Diagnóstico apressado

A dimensão da catástrofe que acometeu a região serrana do Rio de Janeiro, apesar de recorrente, surpreendeu. Tenho assistido à banalização sistemática do diagnóstico de transtorno de estresse pós-traumático – TEPT.

Estudos indicam que uma em cada quatro pessoas submetidas a catástrofes desenvolve o transtorno nos meses e anos posteriores ao evento. Porém, efetuar tão complicado diagnóstico durante o pronto atendimento ou nos abrigos improvisados, nos dias em que o desastre ainda está acontecendo, parece-me leviandade.

A TEPT faz parte do grupo dos transtornos psiquiátricos predominante na população em geral. Especificamente, está relacionado à existência de um evento/trauma, de grande relevância na percepção subjetiva do paciente, e que no passado, o expôs a uma situação real de ameaça.
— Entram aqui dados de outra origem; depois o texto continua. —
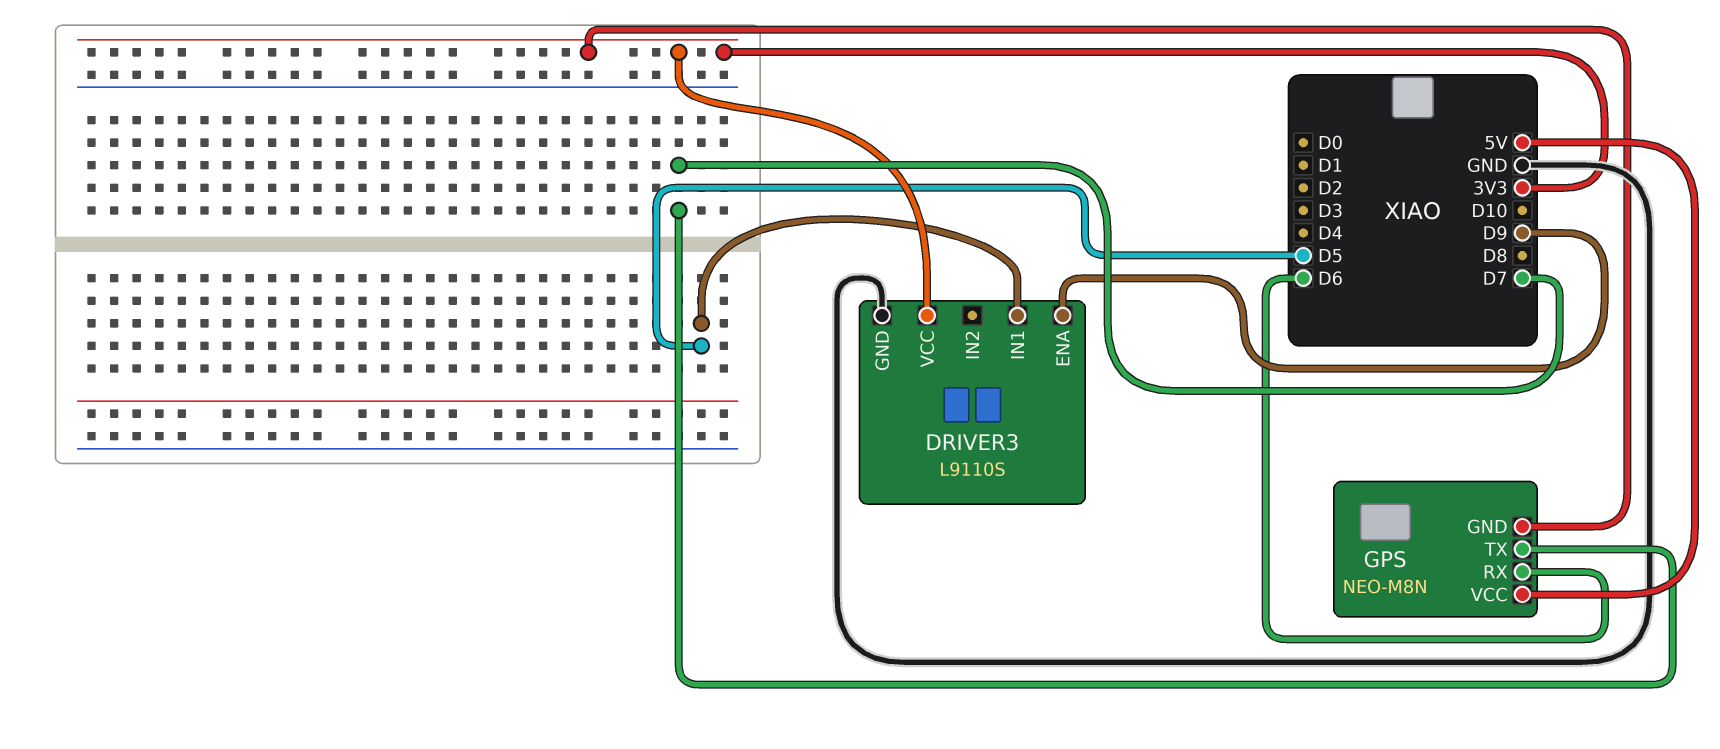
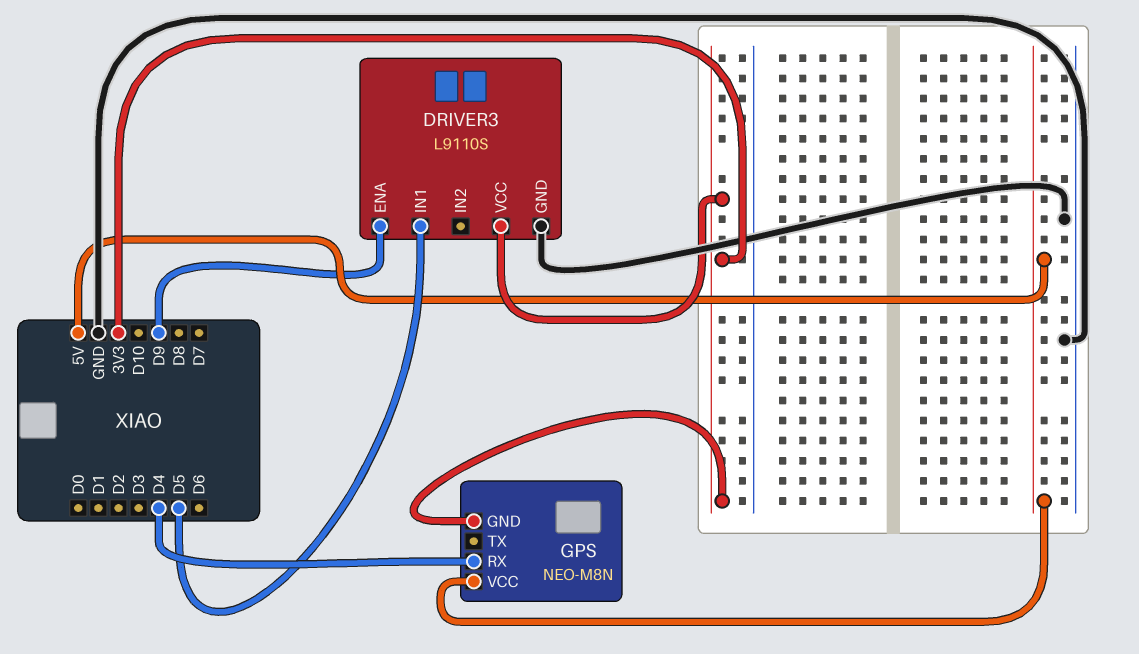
GPS pin RX: D6 -> D4
GPS pin TX: D7 -> none

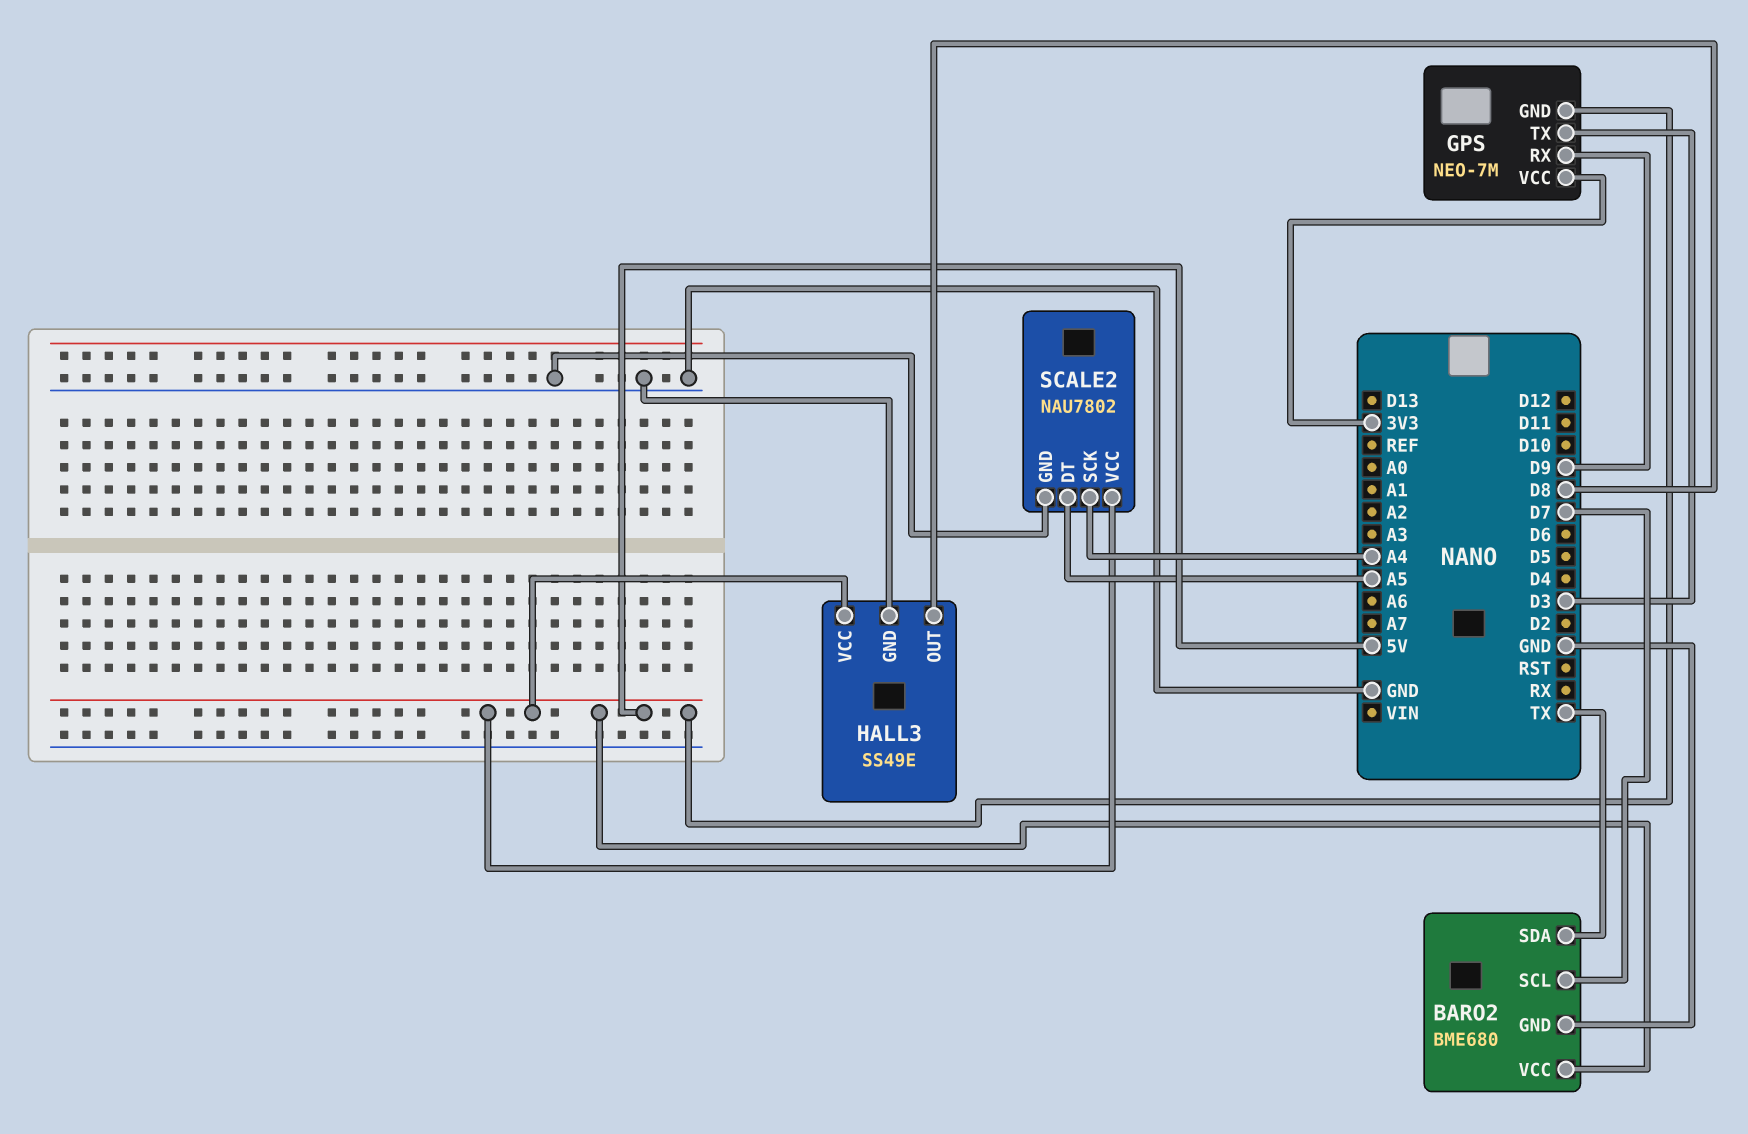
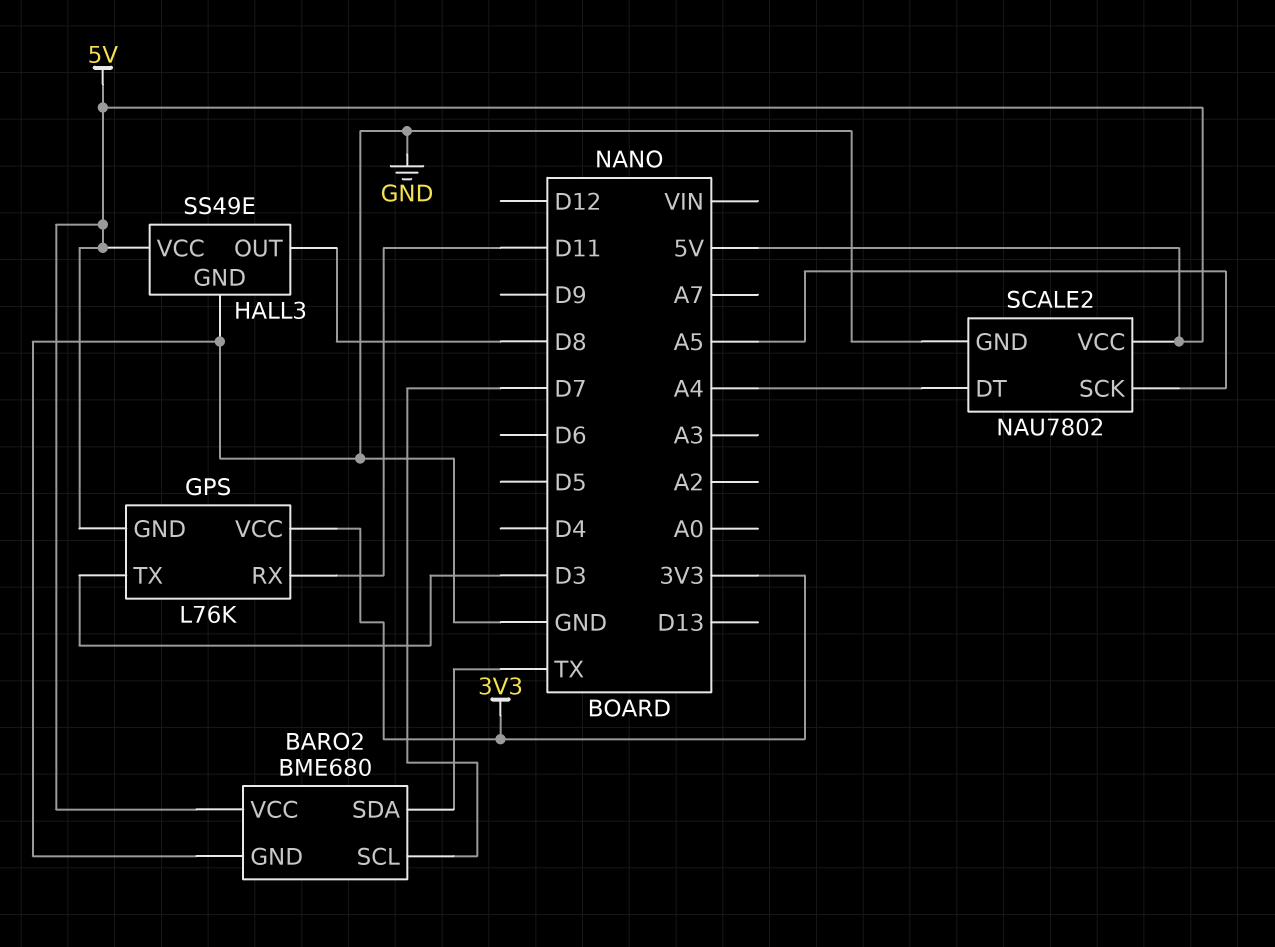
GPS: NEO-7M -> L76K
GPS pin RX: D9 -> D11
SCALE2 pin DT: A5 -> A4
SCALE2 pin SCK: A4 -> A5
Esse evento pode, sim, ser exemplificado por deslizamentos e enchentes como as que ocorreram no estado do Rio. Entretanto, a pessoa com TEPT, sofre por meio de persistentes visões em flashback da situação traumática que viveu, e pode apresentar insensibilidade e reação comportamental incompatível, em situações que não representam perigo real após meses e/ou anos após a ocorrência do trauma. Ou seja, uma pessoa que teve a infelicidade de vivenciar o desastre poderá, no futuro, relembrar a situação dramática que enfrentou e reagir emocionalmente durante um simples dia de chuva.

Ao analisar os pacientes é possível verificar que há correspondência entre as suas reações comportamentais e emocionais, e os estímulos externos que recebe. Ou seja: lugares, clima, contexto, pessoas. E nessa condição, conforme a semelhança que a percepção subjetiva do paciente interprete em uma situação, ela poderá desencadear a mesma reação, emocional e física, vivenciada no momento do trauma.

Qualquer pessoa saudável tem o direito de se sentir emocionalmente desestabilizada, por determinado período, quando submetida às consequências de uma catástrofe. Se viveu a experiência de perder familiares e/ou amigos, a própria casa e referências de vida, ficou exposta ao perigo de morte, fome e desabrigo, não deve ser diagnosticada como afligida em saúde mental.

Faço parte de uma corrente de pensamento, que não se satisfaz em buscar exclusivamente na pessoa afetada pela catástrofe e exposta a tão desorientadora realidade, a desordem de ordem psíquica que possa ser qualificada como doença; nem tampouco em aguardar que esse estresse emocional, temporário, evolua para o real quadro de desajuste e adoecimento. Aí sim, poderá ser TEPT.

Partilho da proposta do psiquiatra Moty Benyakar, ao admitir o diagnóstico diferencial de Transtorno por Disrupção, onde se incluem os quadros depressivos. E defendo o direcionamento: oferecer atendimento assistencial continuado às populações afetadas por catástrofes, durante os anos seguintes ao evento, com o objetivo de prevenir o desenvolvimento de adoecimento.